-- Data extract follows --

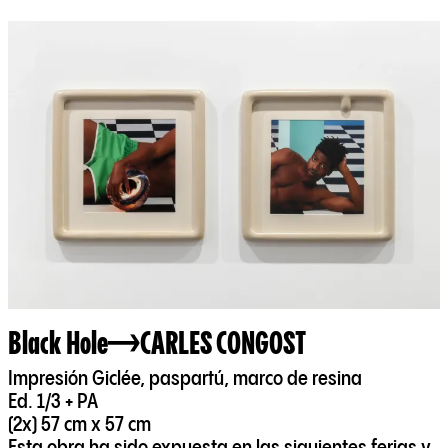
Black Hole
CARLES CONGOST
Impresión Giclée, paspartú, marco de resina
Ed. 1/3 + PA
(2x) 57 cm x 57 cm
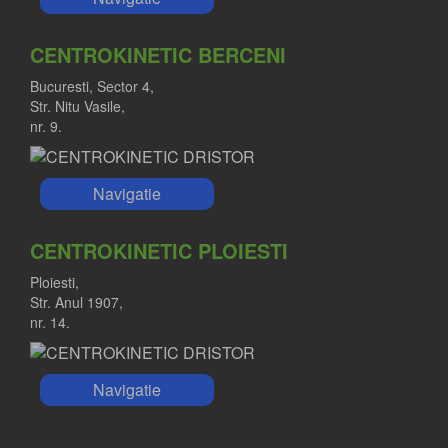
CENTROKINETIC BERCENI
Bucuresti, Sector 4,
Str. Nitu Vasile,
nr. 9.
Navigatie
CENTROKINETIC PLOIESTI
Ploiesti,
Str. Anul 1907,
nr. 14.
Navigatie
DR. RALUCA IORDACHE
Medic primar ortopedie-traumatologie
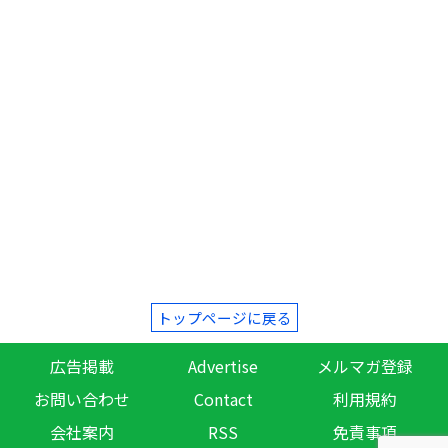
トップページに戻る
広告掲載
Advertise
メルマガ登録
お問い合わせ
Contact
利用規約
会社案内
RSS
免責事項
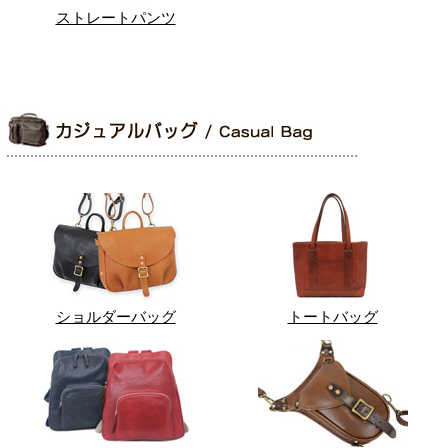
ストレートパンツ
ショルダーバッグ
トートバッグ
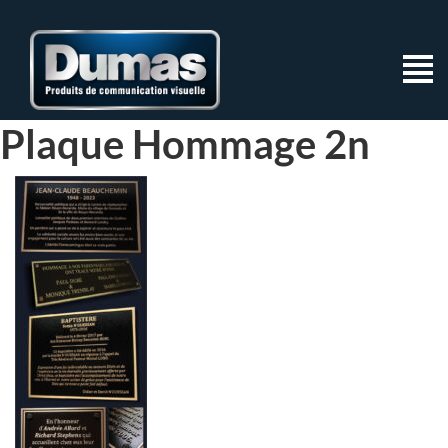
Plaque Hommage 2n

-- Data extract concluded --

**Activity:** Reproduce all of the lines above, substituting "Navigation" for every occurrence of "Navigatie" and keeping everything else unchanged. Omit the pictures from your answer.

**Solved problem:**
Black Hole
CARLES CONGOST
Impresión Giclée, paspartú, marco de resina
Ed. 1/3 + PA
(2x) 57 cm x 57 cm
CENTROKINETIC BERCENI
Bucuresti, Sector 4,
Str. Nitu Vasile,
nr. 9.
Navigation
CENTROKINETIC PLOIESTI
Ploiesti,
Str. Anul 1907,
nr. 14.
Navigation
DR. RALUCA IORDACHE
Medic primar ortopedie-traumatologie
トップページに戻る
広告掲載
Advertise
メルマガ登録
お問い合わせ
Contact
利用規約
会社案内
RSS
免責事項
ストレートパンツ
ショルダーバッグ
トートバッグ
Plaque Hommage 2n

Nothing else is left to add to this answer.